— SOURCE DATA —
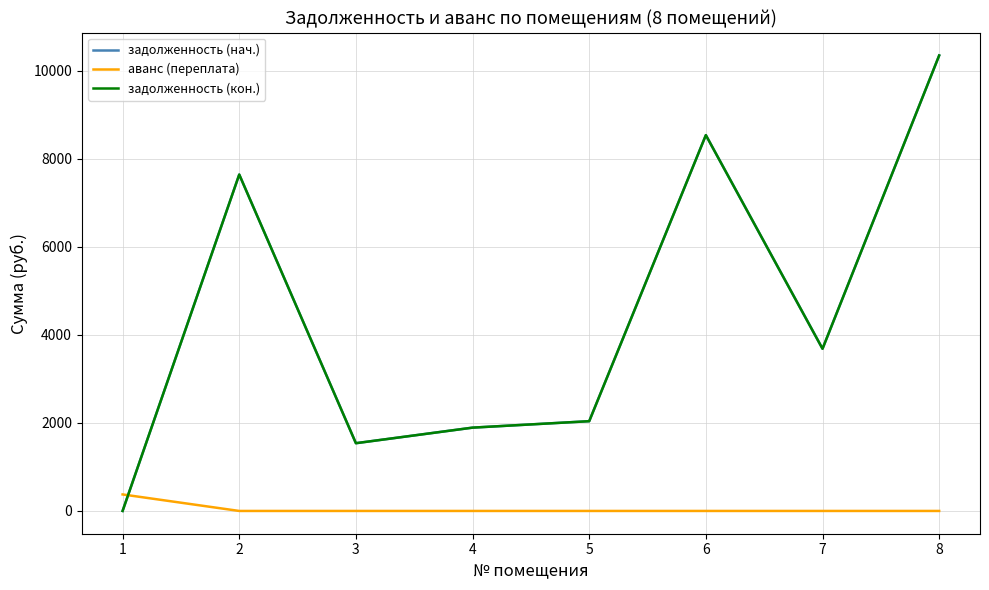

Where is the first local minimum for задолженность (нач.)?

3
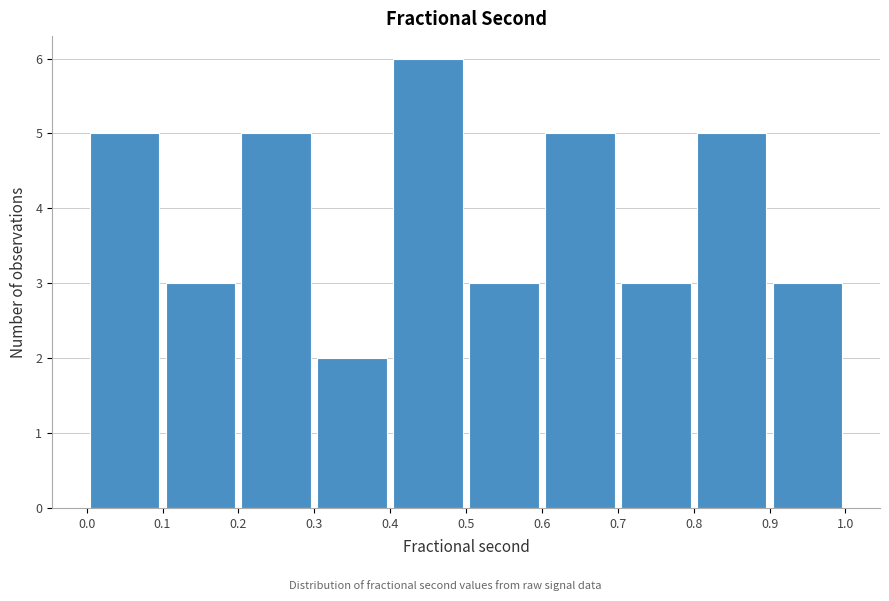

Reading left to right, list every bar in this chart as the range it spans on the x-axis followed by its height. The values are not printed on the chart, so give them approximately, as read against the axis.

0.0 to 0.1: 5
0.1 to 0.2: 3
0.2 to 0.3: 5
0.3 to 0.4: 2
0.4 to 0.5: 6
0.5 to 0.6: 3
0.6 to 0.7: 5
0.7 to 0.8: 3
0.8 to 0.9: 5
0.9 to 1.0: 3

— EXERCISE GOAL —
Update the records by replacing "x-axis" with "horizontal axis" and leaving every other word unchanged. Reproduce all the records without the pictures.

— RESPONSE —
Where is the first local minimum for задолженность (нач.)?

3

Reading left to right, list every bar in this chart as the range it spans on the horizontal axis followed by its height. The values are not printed on the chart, so give them approximately, as read against the axis.

0.0 to 0.1: 5
0.1 to 0.2: 3
0.2 to 0.3: 5
0.3 to 0.4: 2
0.4 to 0.5: 6
0.5 to 0.6: 3
0.6 to 0.7: 5
0.7 to 0.8: 3
0.8 to 0.9: 5
0.9 to 1.0: 3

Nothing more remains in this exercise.